▶ Work required:
Rewrite every line of the items below, changing each "pose" to "camera" and leaving everything else as it is.

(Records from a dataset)
_ _ _ _ _
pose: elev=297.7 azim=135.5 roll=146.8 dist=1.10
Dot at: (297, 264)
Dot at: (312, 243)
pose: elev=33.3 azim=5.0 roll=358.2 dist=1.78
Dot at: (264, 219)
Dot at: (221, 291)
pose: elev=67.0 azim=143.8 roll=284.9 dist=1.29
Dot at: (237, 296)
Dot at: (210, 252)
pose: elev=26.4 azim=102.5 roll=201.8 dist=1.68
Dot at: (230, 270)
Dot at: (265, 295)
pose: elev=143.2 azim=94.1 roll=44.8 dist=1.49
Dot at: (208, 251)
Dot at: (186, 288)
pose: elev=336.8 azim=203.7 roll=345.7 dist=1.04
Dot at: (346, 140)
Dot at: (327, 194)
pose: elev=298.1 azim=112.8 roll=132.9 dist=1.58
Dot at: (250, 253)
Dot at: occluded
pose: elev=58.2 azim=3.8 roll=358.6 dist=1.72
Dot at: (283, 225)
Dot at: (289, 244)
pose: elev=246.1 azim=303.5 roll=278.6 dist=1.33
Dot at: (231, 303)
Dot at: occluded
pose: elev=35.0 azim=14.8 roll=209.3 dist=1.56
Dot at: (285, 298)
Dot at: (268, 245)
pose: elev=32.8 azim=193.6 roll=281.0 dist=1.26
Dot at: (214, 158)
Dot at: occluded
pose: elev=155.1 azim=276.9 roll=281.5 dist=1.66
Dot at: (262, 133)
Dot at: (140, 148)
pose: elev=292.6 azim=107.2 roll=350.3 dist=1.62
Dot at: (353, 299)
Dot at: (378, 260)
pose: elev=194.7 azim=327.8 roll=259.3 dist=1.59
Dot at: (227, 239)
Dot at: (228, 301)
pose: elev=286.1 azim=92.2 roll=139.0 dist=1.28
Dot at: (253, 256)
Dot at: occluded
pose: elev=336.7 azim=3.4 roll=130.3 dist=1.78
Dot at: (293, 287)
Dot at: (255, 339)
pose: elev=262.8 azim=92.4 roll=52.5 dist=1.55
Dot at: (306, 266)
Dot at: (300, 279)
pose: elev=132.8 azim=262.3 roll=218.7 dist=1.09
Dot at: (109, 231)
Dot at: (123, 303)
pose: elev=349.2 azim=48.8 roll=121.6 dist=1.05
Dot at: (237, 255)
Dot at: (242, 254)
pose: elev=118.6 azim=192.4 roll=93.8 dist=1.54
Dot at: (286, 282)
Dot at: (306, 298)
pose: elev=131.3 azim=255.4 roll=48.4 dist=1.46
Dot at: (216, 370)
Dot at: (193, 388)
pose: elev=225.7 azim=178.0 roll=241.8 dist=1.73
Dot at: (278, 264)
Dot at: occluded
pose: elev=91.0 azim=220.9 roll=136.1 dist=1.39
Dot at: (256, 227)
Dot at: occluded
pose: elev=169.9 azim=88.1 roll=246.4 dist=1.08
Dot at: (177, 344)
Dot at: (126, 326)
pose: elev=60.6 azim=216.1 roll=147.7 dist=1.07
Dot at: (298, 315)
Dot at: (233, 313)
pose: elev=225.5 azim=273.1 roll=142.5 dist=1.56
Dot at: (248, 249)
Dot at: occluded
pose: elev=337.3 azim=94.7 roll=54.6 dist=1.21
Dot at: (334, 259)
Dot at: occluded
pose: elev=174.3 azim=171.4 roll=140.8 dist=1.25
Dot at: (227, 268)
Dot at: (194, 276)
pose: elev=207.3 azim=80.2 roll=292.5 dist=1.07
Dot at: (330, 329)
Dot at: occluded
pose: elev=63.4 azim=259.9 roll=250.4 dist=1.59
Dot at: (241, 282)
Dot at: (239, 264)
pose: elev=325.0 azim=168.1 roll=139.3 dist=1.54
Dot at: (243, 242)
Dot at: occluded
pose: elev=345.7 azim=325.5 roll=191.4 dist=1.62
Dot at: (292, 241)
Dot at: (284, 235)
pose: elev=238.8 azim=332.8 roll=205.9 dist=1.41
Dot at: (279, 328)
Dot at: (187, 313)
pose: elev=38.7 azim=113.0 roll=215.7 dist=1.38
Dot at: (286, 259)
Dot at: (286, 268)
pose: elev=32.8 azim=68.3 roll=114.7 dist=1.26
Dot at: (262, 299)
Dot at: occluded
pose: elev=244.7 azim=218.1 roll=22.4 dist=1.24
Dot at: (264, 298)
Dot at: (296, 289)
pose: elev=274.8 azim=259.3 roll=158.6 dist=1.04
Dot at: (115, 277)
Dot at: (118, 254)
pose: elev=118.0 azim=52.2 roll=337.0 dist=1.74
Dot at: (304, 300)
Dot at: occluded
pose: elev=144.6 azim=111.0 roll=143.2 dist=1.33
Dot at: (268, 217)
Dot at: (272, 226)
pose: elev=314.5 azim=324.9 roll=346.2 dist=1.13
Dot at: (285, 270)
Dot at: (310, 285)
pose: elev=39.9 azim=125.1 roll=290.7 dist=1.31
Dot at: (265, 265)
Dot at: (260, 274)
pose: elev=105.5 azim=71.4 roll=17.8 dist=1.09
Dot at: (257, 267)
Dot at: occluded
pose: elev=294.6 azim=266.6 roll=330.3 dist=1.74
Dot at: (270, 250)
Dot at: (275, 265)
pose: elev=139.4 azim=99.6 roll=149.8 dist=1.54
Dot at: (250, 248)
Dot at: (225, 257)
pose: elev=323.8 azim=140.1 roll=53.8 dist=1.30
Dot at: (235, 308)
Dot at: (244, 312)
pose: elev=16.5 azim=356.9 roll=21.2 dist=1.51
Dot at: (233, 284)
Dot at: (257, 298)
_ _ _ _ _
▶ Problem solution:
camera: elev=297.7 azim=135.5 roll=146.8 dist=1.10
Dot at: (297, 264)
Dot at: (312, 243)
camera: elev=33.3 azim=5.0 roll=358.2 dist=1.78
Dot at: (264, 219)
Dot at: (221, 291)
camera: elev=67.0 azim=143.8 roll=284.9 dist=1.29
Dot at: (237, 296)
Dot at: (210, 252)
camera: elev=26.4 azim=102.5 roll=201.8 dist=1.68
Dot at: (230, 270)
Dot at: (265, 295)
camera: elev=143.2 azim=94.1 roll=44.8 dist=1.49
Dot at: (208, 251)
Dot at: (186, 288)
camera: elev=336.8 azim=203.7 roll=345.7 dist=1.04
Dot at: (346, 140)
Dot at: (327, 194)
camera: elev=298.1 azim=112.8 roll=132.9 dist=1.58
Dot at: (250, 253)
Dot at: occluded
camera: elev=58.2 azim=3.8 roll=358.6 dist=1.72
Dot at: (283, 225)
Dot at: (289, 244)
camera: elev=246.1 azim=303.5 roll=278.6 dist=1.33
Dot at: (231, 303)
Dot at: occluded
camera: elev=35.0 azim=14.8 roll=209.3 dist=1.56
Dot at: (285, 298)
Dot at: (268, 245)
camera: elev=32.8 azim=193.6 roll=281.0 dist=1.26
Dot at: (214, 158)
Dot at: occluded
camera: elev=155.1 azim=276.9 roll=281.5 dist=1.66
Dot at: (262, 133)
Dot at: (140, 148)
camera: elev=292.6 azim=107.2 roll=350.3 dist=1.62
Dot at: (353, 299)
Dot at: (378, 260)
camera: elev=194.7 azim=327.8 roll=259.3 dist=1.59
Dot at: (227, 239)
Dot at: (228, 301)
camera: elev=286.1 azim=92.2 roll=139.0 dist=1.28
Dot at: (253, 256)
Dot at: occluded
camera: elev=336.7 azim=3.4 roll=130.3 dist=1.78
Dot at: (293, 287)
Dot at: (255, 339)
camera: elev=262.8 azim=92.4 roll=52.5 dist=1.55
Dot at: (306, 266)
Dot at: (300, 279)
camera: elev=132.8 azim=262.3 roll=218.7 dist=1.09
Dot at: (109, 231)
Dot at: (123, 303)
camera: elev=349.2 azim=48.8 roll=121.6 dist=1.05
Dot at: (237, 255)
Dot at: (242, 254)
camera: elev=118.6 azim=192.4 roll=93.8 dist=1.54
Dot at: (286, 282)
Dot at: (306, 298)
camera: elev=131.3 azim=255.4 roll=48.4 dist=1.46
Dot at: (216, 370)
Dot at: (193, 388)
camera: elev=225.7 azim=178.0 roll=241.8 dist=1.73
Dot at: (278, 264)
Dot at: occluded
camera: elev=91.0 azim=220.9 roll=136.1 dist=1.39
Dot at: (256, 227)
Dot at: occluded
camera: elev=169.9 azim=88.1 roll=246.4 dist=1.08
Dot at: (177, 344)
Dot at: (126, 326)
camera: elev=60.6 azim=216.1 roll=147.7 dist=1.07
Dot at: (298, 315)
Dot at: (233, 313)
camera: elev=225.5 azim=273.1 roll=142.5 dist=1.56
Dot at: (248, 249)
Dot at: occluded
camera: elev=337.3 azim=94.7 roll=54.6 dist=1.21
Dot at: (334, 259)
Dot at: occluded
camera: elev=174.3 azim=171.4 roll=140.8 dist=1.25
Dot at: (227, 268)
Dot at: (194, 276)
camera: elev=207.3 azim=80.2 roll=292.5 dist=1.07
Dot at: (330, 329)
Dot at: occluded
camera: elev=63.4 azim=259.9 roll=250.4 dist=1.59
Dot at: (241, 282)
Dot at: (239, 264)
camera: elev=325.0 azim=168.1 roll=139.3 dist=1.54
Dot at: (243, 242)
Dot at: occluded
camera: elev=345.7 azim=325.5 roll=191.4 dist=1.62
Dot at: (292, 241)
Dot at: (284, 235)
camera: elev=238.8 azim=332.8 roll=205.9 dist=1.41
Dot at: (279, 328)
Dot at: (187, 313)
camera: elev=38.7 azim=113.0 roll=215.7 dist=1.38
Dot at: (286, 259)
Dot at: (286, 268)
camera: elev=32.8 azim=68.3 roll=114.7 dist=1.26
Dot at: (262, 299)
Dot at: occluded
camera: elev=244.7 azim=218.1 roll=22.4 dist=1.24
Dot at: (264, 298)
Dot at: (296, 289)
camera: elev=274.8 azim=259.3 roll=158.6 dist=1.04
Dot at: (115, 277)
Dot at: (118, 254)
camera: elev=118.0 azim=52.2 roll=337.0 dist=1.74
Dot at: (304, 300)
Dot at: occluded
camera: elev=144.6 azim=111.0 roll=143.2 dist=1.33
Dot at: (268, 217)
Dot at: (272, 226)
camera: elev=314.5 azim=324.9 roll=346.2 dist=1.13
Dot at: (285, 270)
Dot at: (310, 285)
camera: elev=39.9 azim=125.1 roll=290.7 dist=1.31
Dot at: (265, 265)
Dot at: (260, 274)
camera: elev=105.5 azim=71.4 roll=17.8 dist=1.09
Dot at: (257, 267)
Dot at: occluded
camera: elev=294.6 azim=266.6 roll=330.3 dist=1.74
Dot at: (270, 250)
Dot at: (275, 265)
camera: elev=139.4 azim=99.6 roll=149.8 dist=1.54
Dot at: (250, 248)
Dot at: (225, 257)
camera: elev=323.8 azim=140.1 roll=53.8 dist=1.30
Dot at: (235, 308)
Dot at: (244, 312)
camera: elev=16.5 azim=356.9 roll=21.2 dist=1.51
Dot at: (233, 284)
Dot at: (257, 298)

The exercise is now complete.